INPUT RECORDS
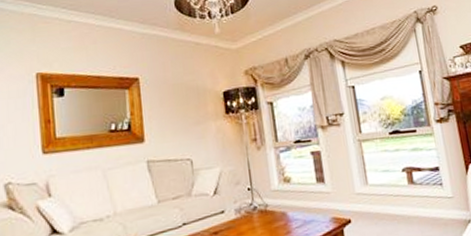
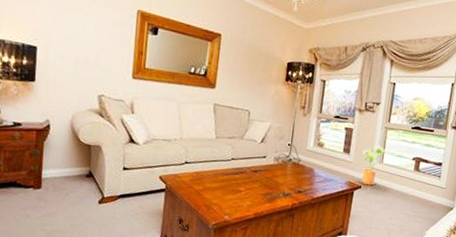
house plant: none [340,163,370,217] -> present [361,145,388,186]

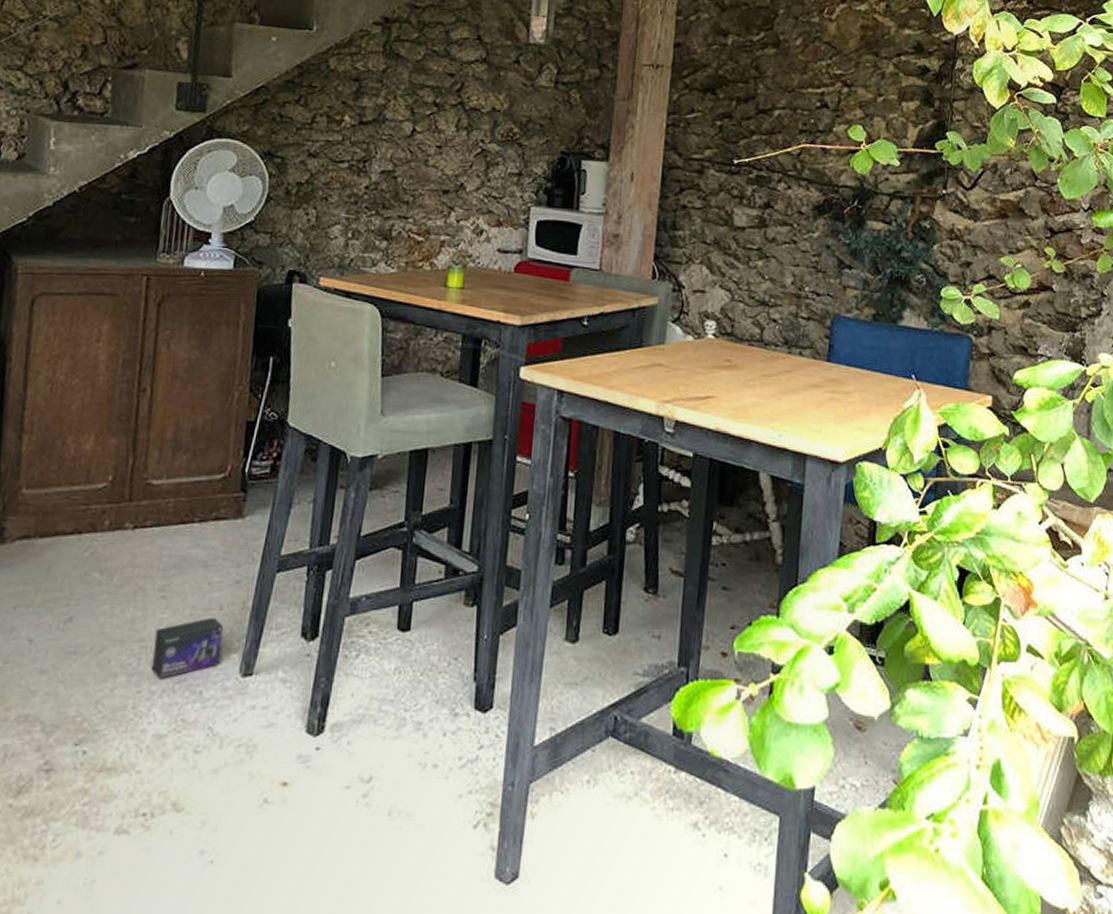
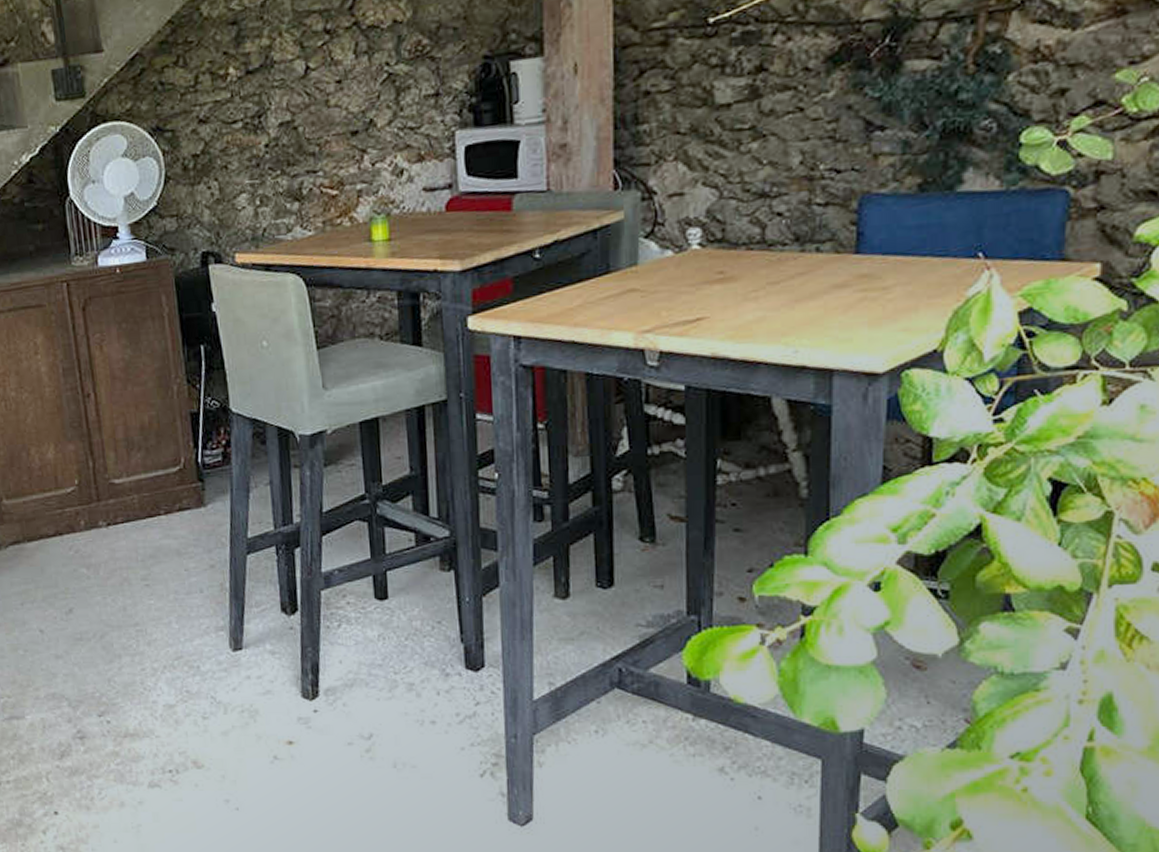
box: present [151,616,224,679] -> none [146,599,210,657]

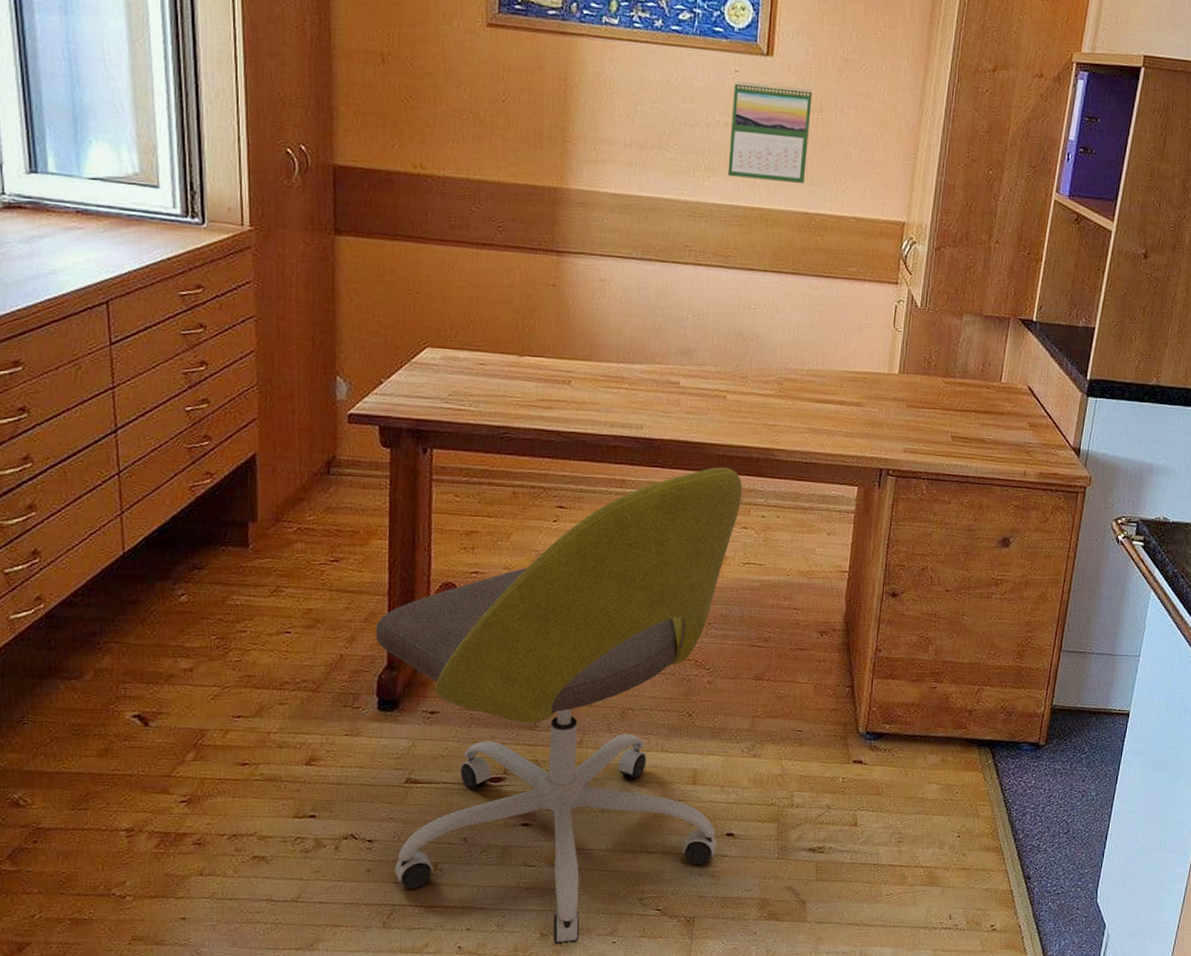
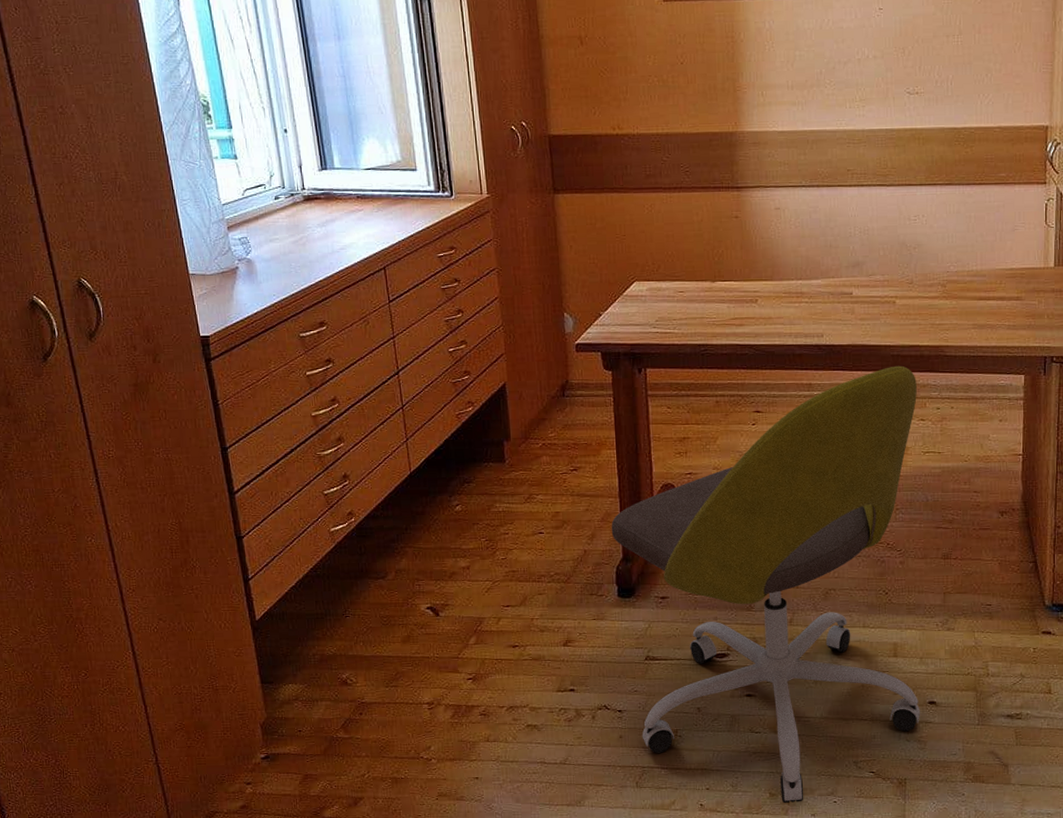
calendar: present [727,81,813,184] -> none [879,15,952,104]

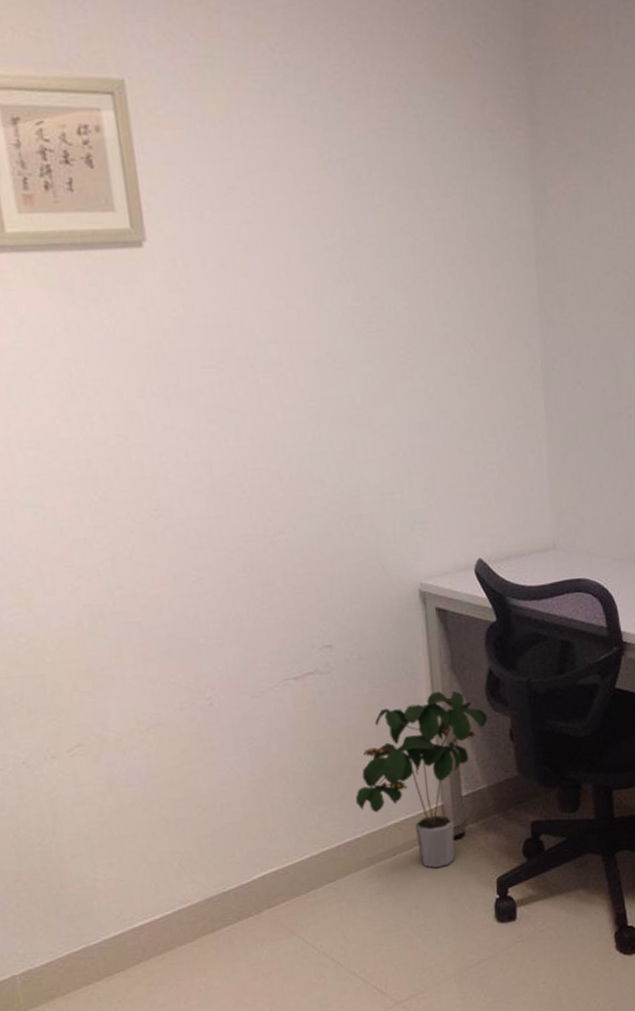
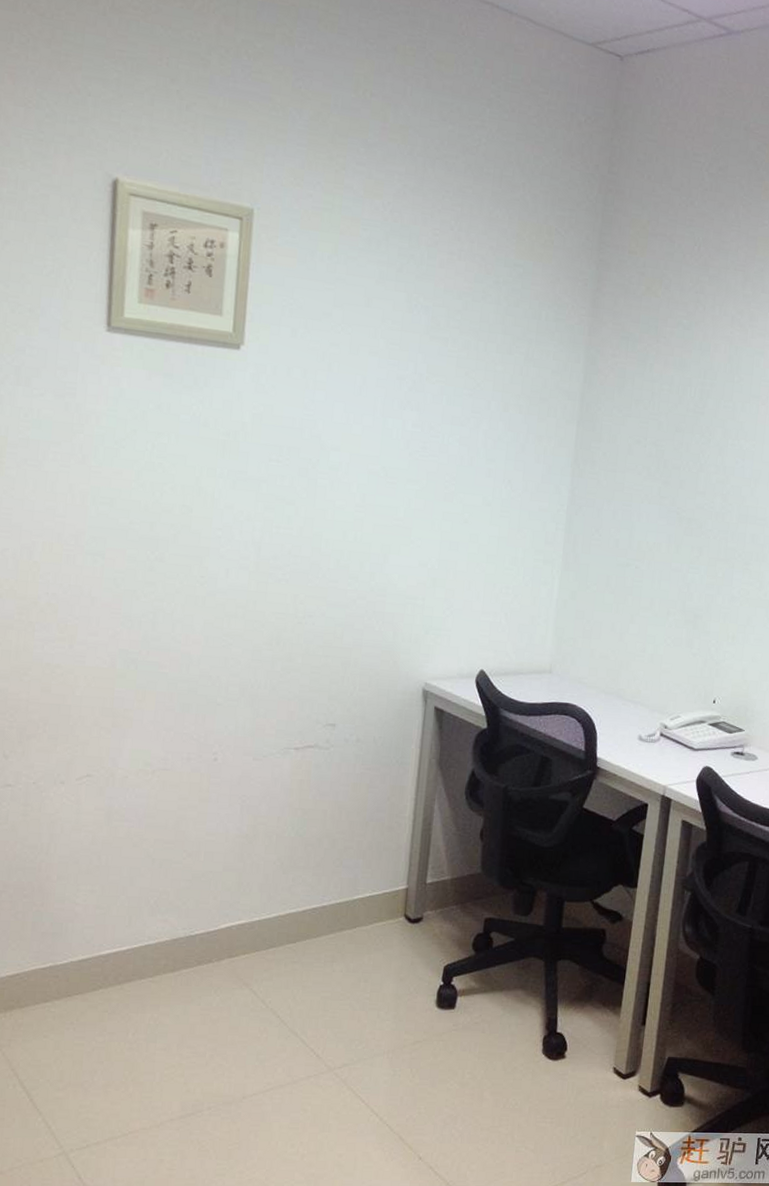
potted plant: present [355,691,488,868] -> none [328,783,463,946]

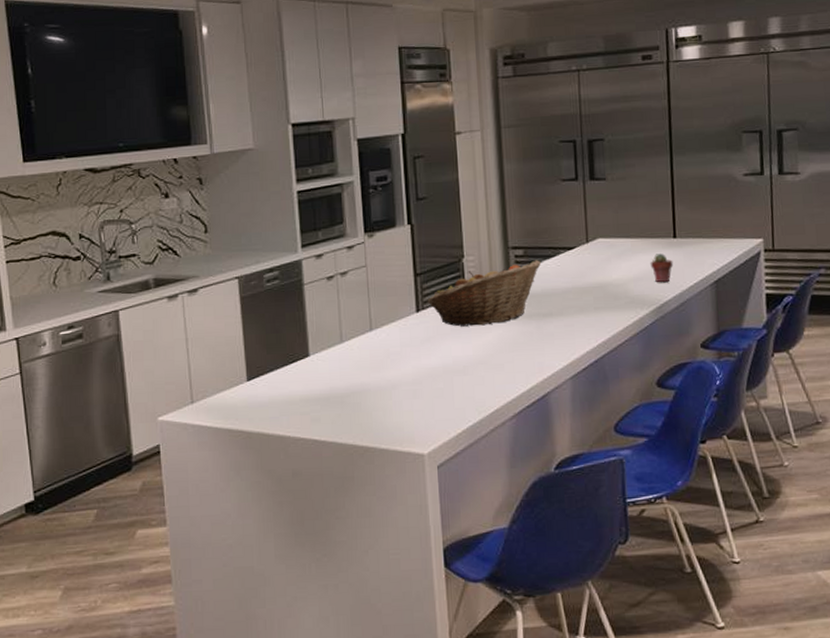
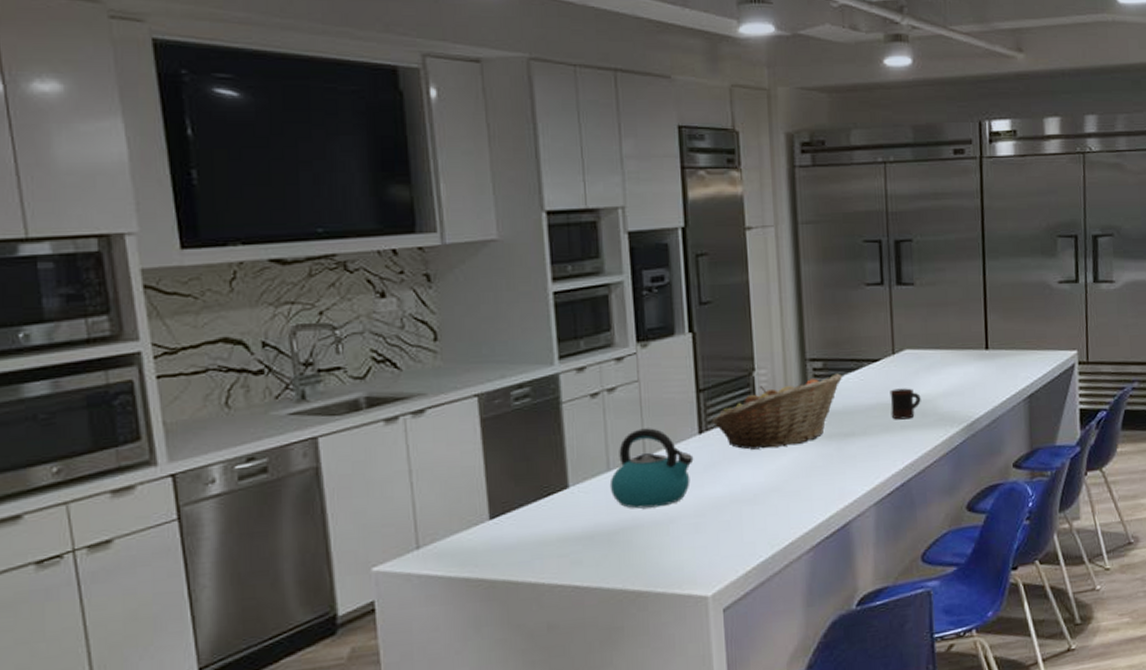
kettle: none [342,306,412,376] -> present [609,428,694,509]
mug: none [584,273,613,302] -> present [890,388,921,420]
potted succulent: present [650,253,674,283] -> none [961,366,986,398]

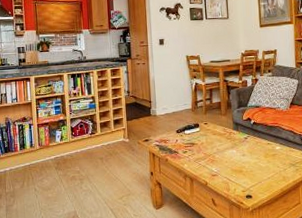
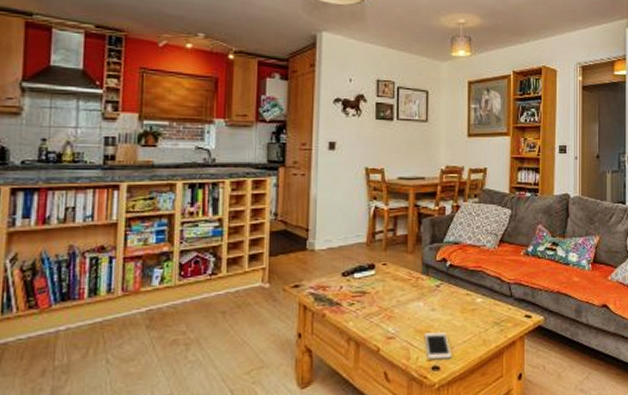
cell phone: none [238,170,260,191] -> present [424,331,452,360]

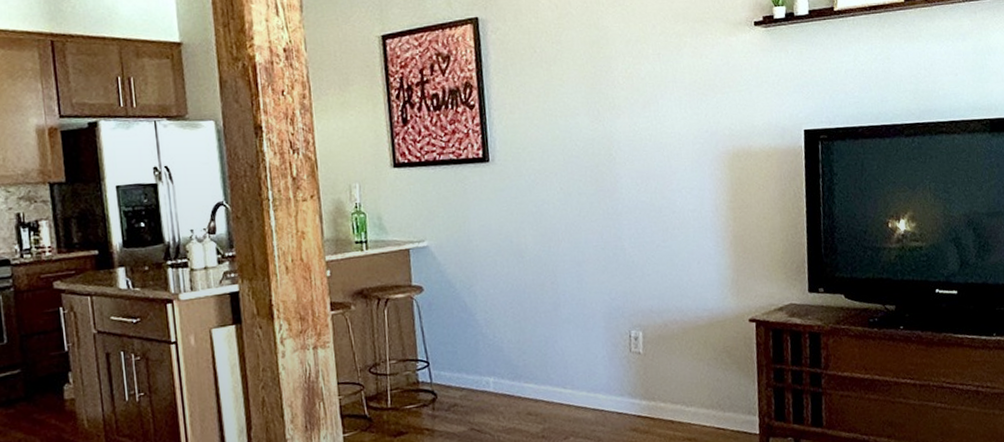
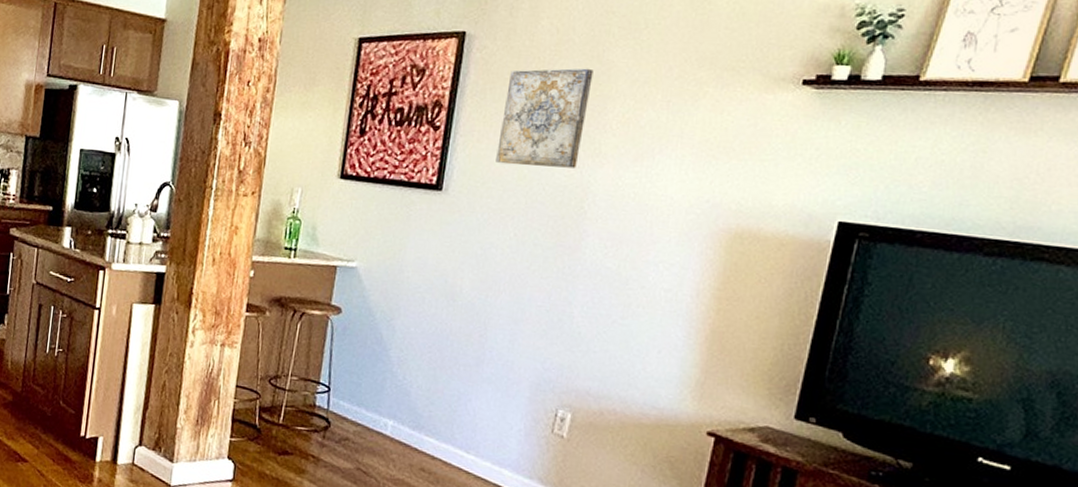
wall art: none [525,35,598,129] -> present [496,68,594,168]

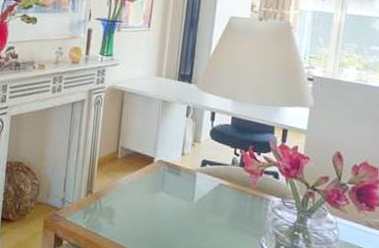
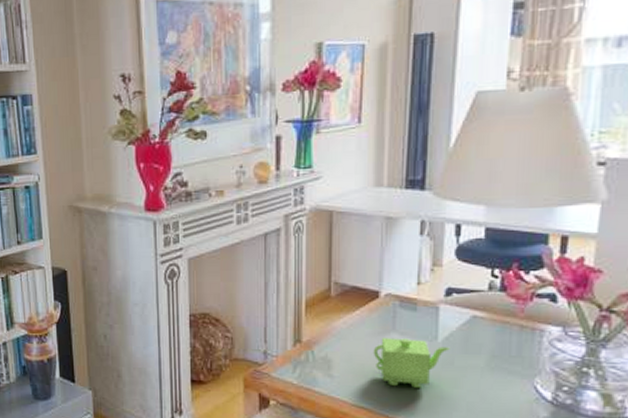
teapot: none [145,195,202,239] -> present [373,338,450,388]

PROBLEM DETAILS
An exact copy of the lines from the one with "box: present [151,616,224,679]" through the end of the entries above, both included, is the whole answer. It contains no pictures.

SOLUTION FOR THIS TASK
box: present [151,616,224,679] -> none [146,599,210,657]

calendar: present [727,81,813,184] -> none [879,15,952,104]

potted plant: present [355,691,488,868] -> none [328,783,463,946]

kettle: none [342,306,412,376] -> present [609,428,694,509]
mug: none [584,273,613,302] -> present [890,388,921,420]
potted succulent: present [650,253,674,283] -> none [961,366,986,398]

cell phone: none [238,170,260,191] -> present [424,331,452,360]

wall art: none [525,35,598,129] -> present [496,68,594,168]

teapot: none [145,195,202,239] -> present [373,338,450,388]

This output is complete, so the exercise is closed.